Bridging the gap between electrical and molecular sleep functions

Sleep is associated with distinct electrical signatures in the brain, such as ripples and slow waves, yet sleep functions are most likely achieved at a molecular level.

Objective/mission (the vision)
We have discovered that electrical synapses, or gap junctions, are important for regulating sleep in Drosophila. Sleep-related 7-10Hz oscillations require gap junction expression in sleep-promoting neurons in order to propagate through throughout the fly brain, and downregulating innexin6 gap junction proteins in these neurons decreases sleep and makes flies more responsive to environmental stimuli. We hypothesise that gap junctions play two simultaneous roles for sleep, by first enabling a suppression mechanism allowing sleep to happen, and second by providing a conduit to other cells that are actively involved in achieving key sleep functions. We are testing whether these cells might be glia, with a view to understanding how specific electrical signals might activate important glial functions.
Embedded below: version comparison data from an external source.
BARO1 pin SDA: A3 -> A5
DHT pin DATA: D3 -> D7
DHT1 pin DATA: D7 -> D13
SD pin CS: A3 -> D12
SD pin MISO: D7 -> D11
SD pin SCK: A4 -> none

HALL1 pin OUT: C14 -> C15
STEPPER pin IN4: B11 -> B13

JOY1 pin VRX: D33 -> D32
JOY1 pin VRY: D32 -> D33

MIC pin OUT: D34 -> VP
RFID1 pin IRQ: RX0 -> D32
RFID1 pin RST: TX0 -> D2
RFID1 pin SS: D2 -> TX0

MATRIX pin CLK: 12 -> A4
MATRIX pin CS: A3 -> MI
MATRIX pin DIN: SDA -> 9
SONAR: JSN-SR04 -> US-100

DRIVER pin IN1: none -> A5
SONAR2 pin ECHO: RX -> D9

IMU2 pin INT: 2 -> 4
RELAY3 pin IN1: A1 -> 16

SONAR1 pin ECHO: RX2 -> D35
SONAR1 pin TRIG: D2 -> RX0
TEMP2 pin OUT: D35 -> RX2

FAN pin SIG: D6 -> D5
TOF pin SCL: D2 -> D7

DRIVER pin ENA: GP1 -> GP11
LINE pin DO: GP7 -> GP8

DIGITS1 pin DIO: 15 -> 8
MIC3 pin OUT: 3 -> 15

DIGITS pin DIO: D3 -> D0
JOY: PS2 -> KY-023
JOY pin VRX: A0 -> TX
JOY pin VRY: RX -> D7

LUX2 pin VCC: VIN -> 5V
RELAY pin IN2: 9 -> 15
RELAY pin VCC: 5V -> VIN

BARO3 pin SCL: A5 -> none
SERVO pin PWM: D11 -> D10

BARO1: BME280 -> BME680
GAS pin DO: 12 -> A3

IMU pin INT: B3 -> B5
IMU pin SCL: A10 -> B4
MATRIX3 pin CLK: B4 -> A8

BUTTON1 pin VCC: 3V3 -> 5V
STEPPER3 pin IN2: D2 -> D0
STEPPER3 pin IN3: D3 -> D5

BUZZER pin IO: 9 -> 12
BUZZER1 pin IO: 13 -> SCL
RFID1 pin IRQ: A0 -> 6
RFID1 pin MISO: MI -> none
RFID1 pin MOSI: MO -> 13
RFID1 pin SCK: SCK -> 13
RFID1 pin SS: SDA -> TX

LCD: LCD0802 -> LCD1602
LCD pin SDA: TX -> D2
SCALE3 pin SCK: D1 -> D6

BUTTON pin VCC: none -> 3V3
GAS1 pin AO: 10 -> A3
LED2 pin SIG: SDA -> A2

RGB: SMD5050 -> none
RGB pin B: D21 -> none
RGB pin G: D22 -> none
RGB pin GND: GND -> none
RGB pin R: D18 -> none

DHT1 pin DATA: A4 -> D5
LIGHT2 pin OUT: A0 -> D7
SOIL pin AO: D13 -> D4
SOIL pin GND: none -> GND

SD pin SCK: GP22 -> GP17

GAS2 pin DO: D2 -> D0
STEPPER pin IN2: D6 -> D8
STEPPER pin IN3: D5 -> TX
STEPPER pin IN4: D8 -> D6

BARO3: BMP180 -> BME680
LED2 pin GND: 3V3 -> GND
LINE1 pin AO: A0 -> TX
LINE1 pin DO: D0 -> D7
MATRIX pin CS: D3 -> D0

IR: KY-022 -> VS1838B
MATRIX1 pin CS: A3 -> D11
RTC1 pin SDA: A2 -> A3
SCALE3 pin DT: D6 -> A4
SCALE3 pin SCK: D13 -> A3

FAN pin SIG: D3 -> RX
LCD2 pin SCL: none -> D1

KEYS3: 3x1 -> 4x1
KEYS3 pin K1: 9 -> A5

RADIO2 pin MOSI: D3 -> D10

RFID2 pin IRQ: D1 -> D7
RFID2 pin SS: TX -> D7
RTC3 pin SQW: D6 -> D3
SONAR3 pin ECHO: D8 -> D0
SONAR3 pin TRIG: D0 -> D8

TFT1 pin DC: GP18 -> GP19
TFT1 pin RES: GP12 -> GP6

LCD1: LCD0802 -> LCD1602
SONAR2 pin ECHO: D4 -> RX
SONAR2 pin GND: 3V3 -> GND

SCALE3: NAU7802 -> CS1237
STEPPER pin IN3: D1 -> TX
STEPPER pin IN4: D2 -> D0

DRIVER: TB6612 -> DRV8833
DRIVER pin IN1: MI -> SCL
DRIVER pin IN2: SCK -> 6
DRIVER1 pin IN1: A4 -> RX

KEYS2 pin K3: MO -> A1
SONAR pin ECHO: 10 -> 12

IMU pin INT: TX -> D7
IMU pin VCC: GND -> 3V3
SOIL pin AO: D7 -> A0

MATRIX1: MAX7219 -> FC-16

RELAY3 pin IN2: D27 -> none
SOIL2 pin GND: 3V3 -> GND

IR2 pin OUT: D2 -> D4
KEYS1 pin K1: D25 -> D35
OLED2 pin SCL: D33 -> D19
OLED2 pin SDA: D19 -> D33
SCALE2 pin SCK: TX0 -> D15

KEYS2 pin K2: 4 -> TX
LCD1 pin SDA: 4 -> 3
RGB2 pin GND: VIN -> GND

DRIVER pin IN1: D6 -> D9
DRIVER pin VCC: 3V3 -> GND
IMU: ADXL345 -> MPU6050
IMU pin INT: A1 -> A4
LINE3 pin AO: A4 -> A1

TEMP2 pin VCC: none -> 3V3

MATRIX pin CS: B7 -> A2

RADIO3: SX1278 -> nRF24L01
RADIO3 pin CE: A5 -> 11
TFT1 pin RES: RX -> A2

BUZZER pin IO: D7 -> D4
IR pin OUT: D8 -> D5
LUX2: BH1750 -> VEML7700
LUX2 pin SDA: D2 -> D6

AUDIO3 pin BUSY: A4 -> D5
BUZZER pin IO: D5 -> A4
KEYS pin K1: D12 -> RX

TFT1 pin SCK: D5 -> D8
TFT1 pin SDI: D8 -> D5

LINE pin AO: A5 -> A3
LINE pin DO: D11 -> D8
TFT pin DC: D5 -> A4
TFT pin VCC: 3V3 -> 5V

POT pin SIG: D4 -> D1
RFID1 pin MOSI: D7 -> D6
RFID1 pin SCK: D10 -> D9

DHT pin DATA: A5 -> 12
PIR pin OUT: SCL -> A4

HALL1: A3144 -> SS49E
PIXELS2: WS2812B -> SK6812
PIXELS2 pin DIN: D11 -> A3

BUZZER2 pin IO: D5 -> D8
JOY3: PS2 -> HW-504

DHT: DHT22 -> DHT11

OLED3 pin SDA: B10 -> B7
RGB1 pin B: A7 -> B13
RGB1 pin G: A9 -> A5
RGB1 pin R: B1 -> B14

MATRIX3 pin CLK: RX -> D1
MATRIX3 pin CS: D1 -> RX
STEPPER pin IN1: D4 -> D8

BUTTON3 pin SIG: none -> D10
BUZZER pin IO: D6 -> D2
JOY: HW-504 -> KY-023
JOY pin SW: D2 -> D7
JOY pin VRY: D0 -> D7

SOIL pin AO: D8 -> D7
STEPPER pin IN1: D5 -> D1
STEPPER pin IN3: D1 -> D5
Research approach (the initiative)
In addition to the behavioural and brain recording approaches that we employ for our other sleep projects, here we add a number of molecular approaches. This includes deep RNA sequencing to identify genes that might be differentially expressed during deep sleep versus active sleep, as well as RT qPCR to verify any gene hits or to track changes in gene expression during sleep. Immunohistochemistry work provides insight about changes in protein expression levels in the fly brain during different sleep manipulations. Genes of interest are interrogated by classical genetic analysis, such as knockdown or overexpression in circuits of interest. Finally, sleep functions are verified using cognitive readouts such as visual attention.

Impacts and applications
To better understand sleep requires uncovering its various functions and appreciating how these might be distributed among distinct sleep stages. It is becoming increasingly clear that glia are important effectors of sleep functions, especially those pertaining to maintaining cellular health. Understanding how these functions might be co-opted to help repair the brain while bypassing the need to sleep would be of tremendous therapeutic value. This can be tested in the fly model.